Question

According to the thin airfoil theory, which of the following statement(s)

is/are true for a cambered airfoil?



(A) The lift coefficient for an airfoil is directly proportional to the absolute angle of
attack.

(B) The aerodynamic center lies at quarter chord point.

(C) The center of pressure lies at quarter chord point.

(D) Drag coefficient is proportional to the square of lift coefficient.​

Answer 1

Answer:

A solid body moving through a fluid produces an aerodynamic force. The component of this force perpendicular to the direction of motion is called lift. The component parallel to the direction of motion is called drag.
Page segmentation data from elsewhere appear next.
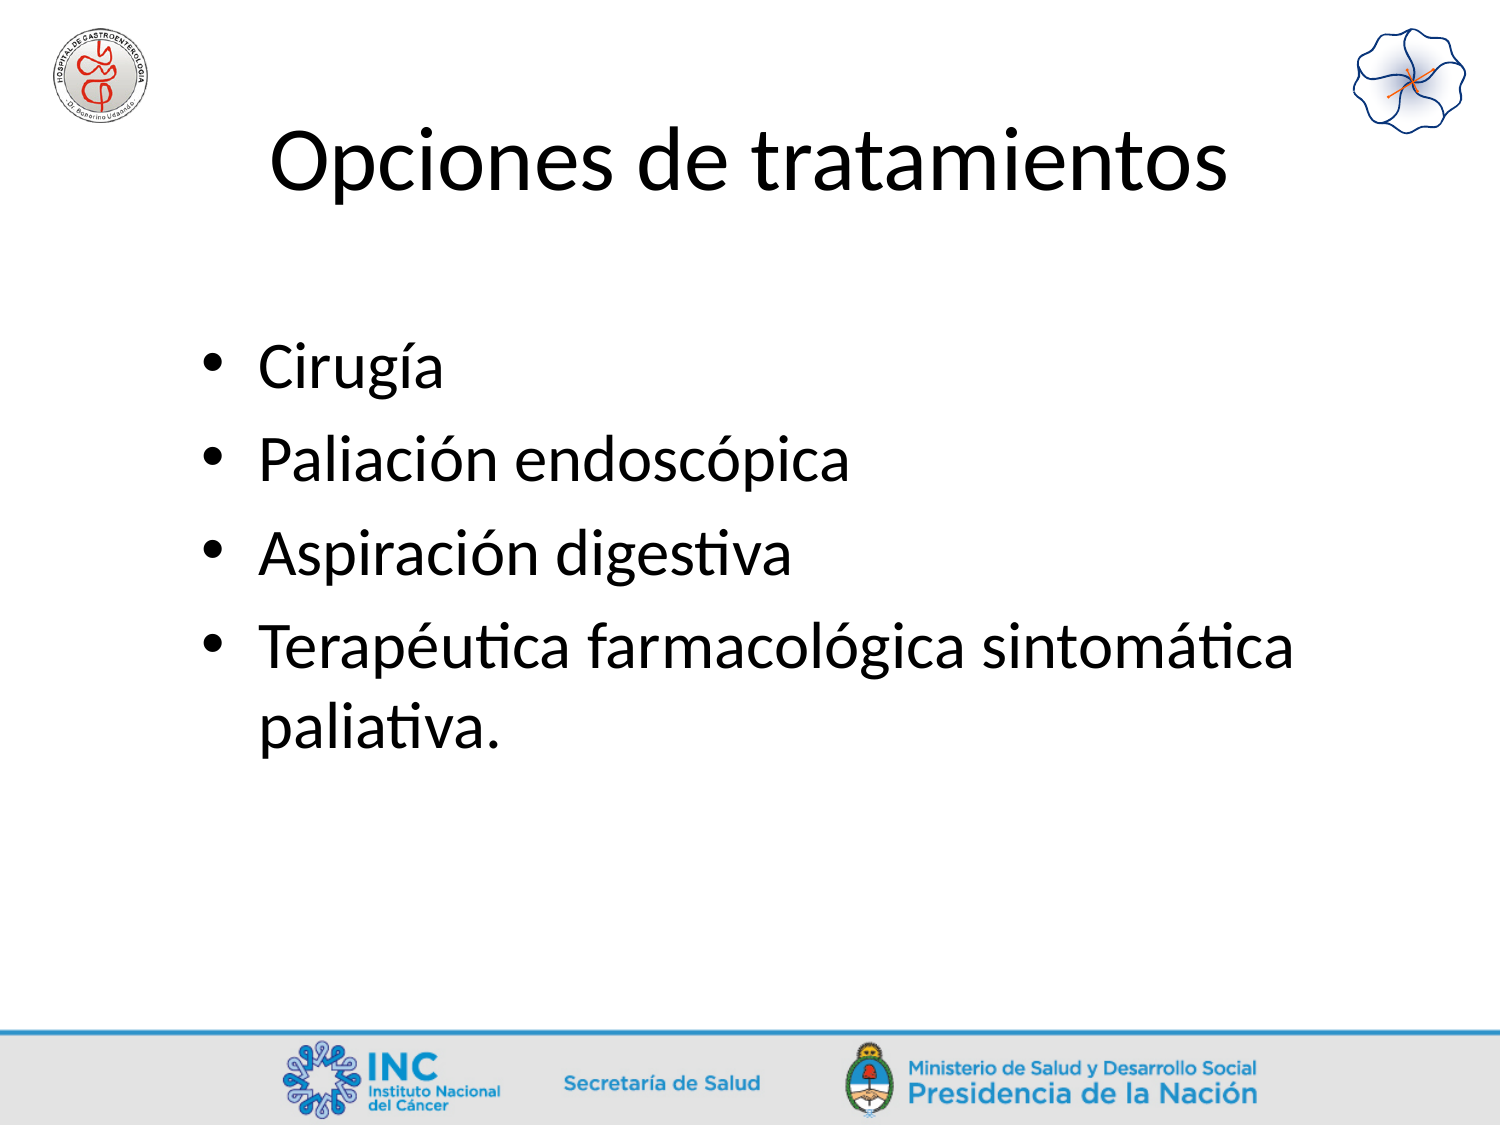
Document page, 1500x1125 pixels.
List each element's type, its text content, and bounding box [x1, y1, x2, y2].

picture [0, 1027, 1500, 1125]
picture [1352, 28, 1467, 135]
text_box Cirugía Paliación endoscópica Aspiración digestiva Terapéutica farmacológica sintomática paliativa. [187, 314, 1430, 804]
picture [52, 28, 148, 124]
text_box Opciones de tratamientos [74, 91, 1425, 279]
An airfoil is a streamlined shape that is capable of generating significantly more lift than drag.[1] Subsonic flight airfoils have a characteristic shape with a rounded leading edge, followed by a sharp trailing edge, often with a symmetric curvature of upper and lower surfaces. Foils of similar function designed with water as the working fluid are called hydrofoils.
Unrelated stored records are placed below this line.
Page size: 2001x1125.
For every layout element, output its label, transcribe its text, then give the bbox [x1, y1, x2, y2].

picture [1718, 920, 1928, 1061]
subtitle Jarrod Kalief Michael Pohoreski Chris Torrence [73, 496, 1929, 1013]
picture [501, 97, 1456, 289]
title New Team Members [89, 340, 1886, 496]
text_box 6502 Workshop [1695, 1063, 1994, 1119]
A solid body moving through a fluid produces an aerodynamic force. The component of this force perpendicular to the direction of motion is called lift. The component parallel to the direction of motion is called drag. An airfoil is a streamlined shape that is capable of generating significantly more lift than drag.[1] Subsonic flight airfoils have a characteristic shape with a rounded leading edge, followed by a sharp trailing edge, often with a symmetric curvature of upper and lower surfaces. Foils of similar function designed with water as the working fluid are called hydrofoils.The lift on an airfoil is primarily the result of its angle of attack. When oriented at a suitable angle, the airfoil deflects the oncoming air (for fixed-wing aircraft, a downward force), resulting in a force on the airfoil in the direction opposite to the deflection. This force is known as aerodynamic force and can be resolved into two components: lift and drag. Most foil shapes require a positive angle of attack to generate lift, but cambered airfoils can generate lift at zero angle of attack. This "turning" of the air in the vicinity of the airfoil creates curved streamlines, resulting in lower pressure on one side and higher pressure on the other. This pressure difference is accompanied by a velocity difference, via Bernoulli's principle, so the resulting flowfield about the airfoil has a higher average velocity on the upper surface than on the lower surface. In some situations (e.g. inviscid potential flow) the lift force can be related directly to the average top/bottom velocity difference without computing the pressure by using the concept of circulation and the Kutta–Joukowski theorem.[2][3][4][5]